On the night of April 22, Gurpreet Singh Rummy, along with four fellow social workers, stood outside the Shri Guru Singh Sabha Gurudwara in Indirapuram, Ghaziabad, the streets around him a dystopian nightmare of death and helplessness. The 49-year-old president of Khalsa Help International (KHI), a social help group formed during the Covid lockdown in March 2020, was attempting to administer medical oxygen to a 55-year-old semi-conscious woman whose oxygen saturation level had dipped to 56 per cent. Reviving the woman not only meant they had saved a life, but also that they were one step ahead in putting into action an audacious plan to distribute free oxygen among Covid-19 patients right on the road.

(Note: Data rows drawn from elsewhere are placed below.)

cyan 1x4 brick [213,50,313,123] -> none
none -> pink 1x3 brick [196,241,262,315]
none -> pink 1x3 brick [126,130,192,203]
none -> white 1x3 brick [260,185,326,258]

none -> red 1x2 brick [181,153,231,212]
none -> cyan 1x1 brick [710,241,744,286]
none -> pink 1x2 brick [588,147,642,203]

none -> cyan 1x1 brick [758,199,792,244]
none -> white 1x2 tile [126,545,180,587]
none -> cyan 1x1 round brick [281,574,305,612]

It was something they had been planning for a week after watching hospitals turn away patients wheezing from lack of oxygen. With a prayer muttered under their breath, they administered the medical oxygen and after a tense 45 minutes, as her oxygen level hit 90 per cent, their confidence level shot to a 100. They posted a video of the incident on Facebook and by next morning, over a 100 vehicles with Covid patients in need of medical oxygen had lined up outside the gurudwara. Armed with 12 large oxygen cylinders, the 90-odd KHI volunteers got to work.

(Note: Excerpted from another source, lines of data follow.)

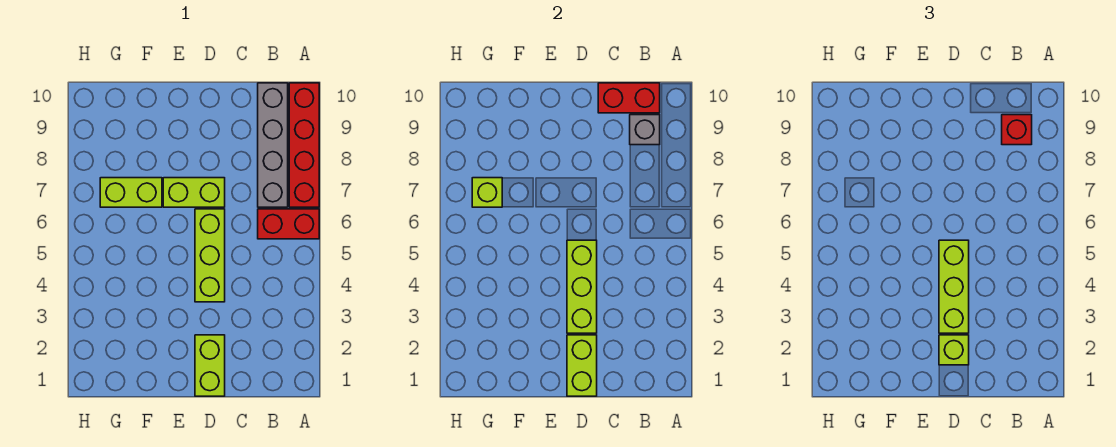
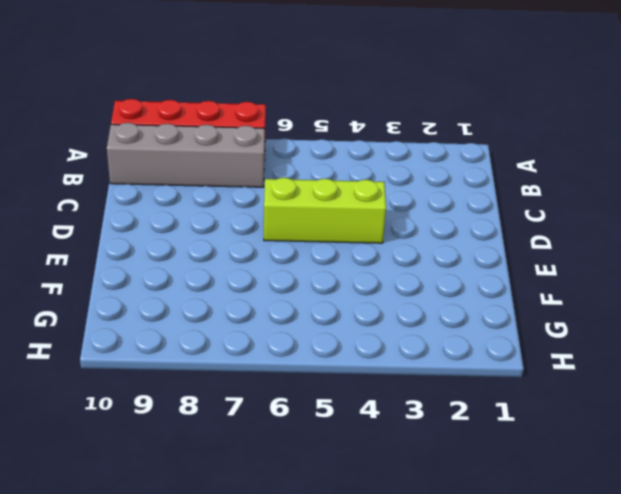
none -> red 1x2 brick [258,209,319,239]
none -> lime 1x2 brick [195,335,225,396]
none -> lime 1x2 brick [163,178,225,207]

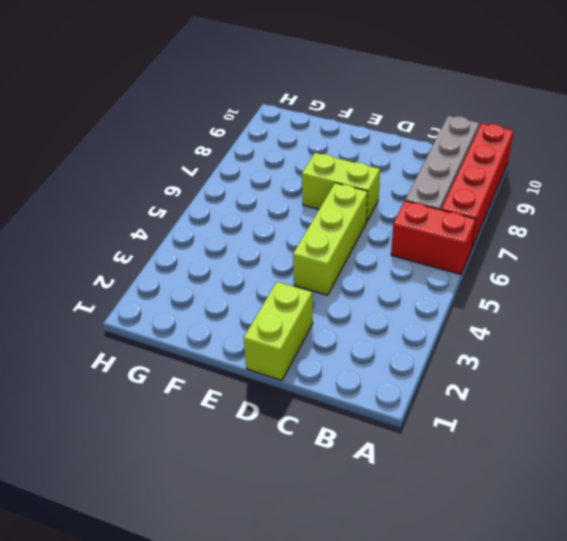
none -> lime 1x2 brick [100,178,162,207]
none -> grey 1x1 brick [630,115,660,145]
none -> red 1x2 brick [598,83,660,113]

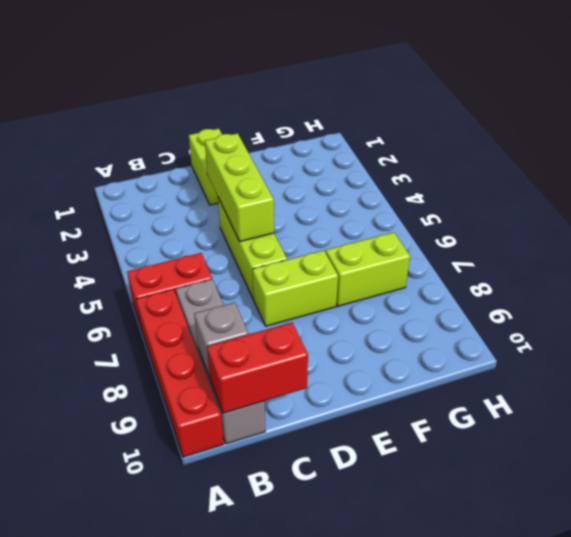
none -> lime 1x2 brick [567,335,597,396]
none -> lime 1x1 brick [472,178,502,207]
none -> red 1x1 brick [1002,115,1032,145]

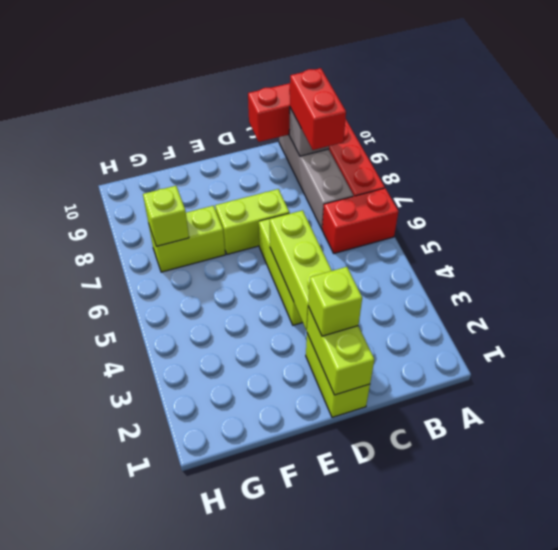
red 1x2 brick [290,68,346,150] -> red 1x1 brick [1002,115,1032,145]
none -> lime 1x3 brick [939,240,969,333]

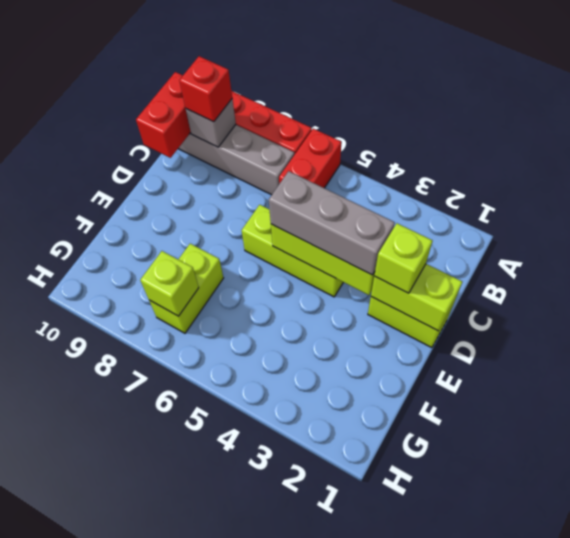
grey 1x3 brick [269,171,395,275] -> lime 1x3 brick [939,240,969,333]
none -> lime 1x2 brick [163,178,225,207]

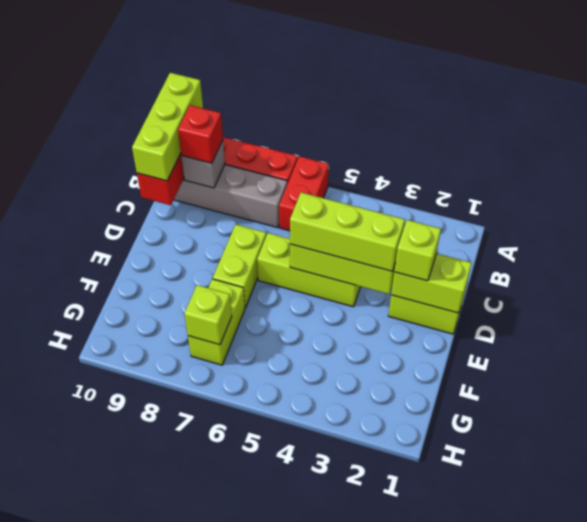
lime 1x3 brick [132,73,203,181] -> none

The challenge was to maintain a regular supply of oxygen. For this, the KHI reached out to oxygen plants located as far as in Baddi in Himachal Pradesh, Haridwar in Uttarakhand, Jaipur in Rajasthan and Ludhiana and Rupnagar in Punjab. Vehicles moved round the clock to ensure timely refilling and subsequent delivery of oxygen cylinders to the gurudwara, sometimes reaching the volunteers literally minutes before supply ran out. “Unlike with food there was no scope of delay here,” says Rummy. “Lives hinged on it. There was tremendous risk involved.”

Within two days, the daily number of patients coming to the gurudwara began to exceed 400. KHI volunteers, improvising on the go, began using plumbing pipes to administer oxygen to 10-16 people simultaneously from one cylinder. Around 30 beds were set up within the gurudwara to aid the KHI’s efforts.

The langar continued till May 14. According to KHI, they helped revive around 15,000 Covid patients in those 22 days. Of these, nearly 7,000 had arr­ived with their Oxygen levels as low as 50 to 60 per cent. The oxygen langar has now been shifted to the Krishna Dental College in Mohan Nagar, Ghaziabad.

With the virus spreading in rural areas, KHI is also setting up an oxygen langar in Kashipur, Uttar Pradesh, to maximise their reach and take their services to where it is needed most.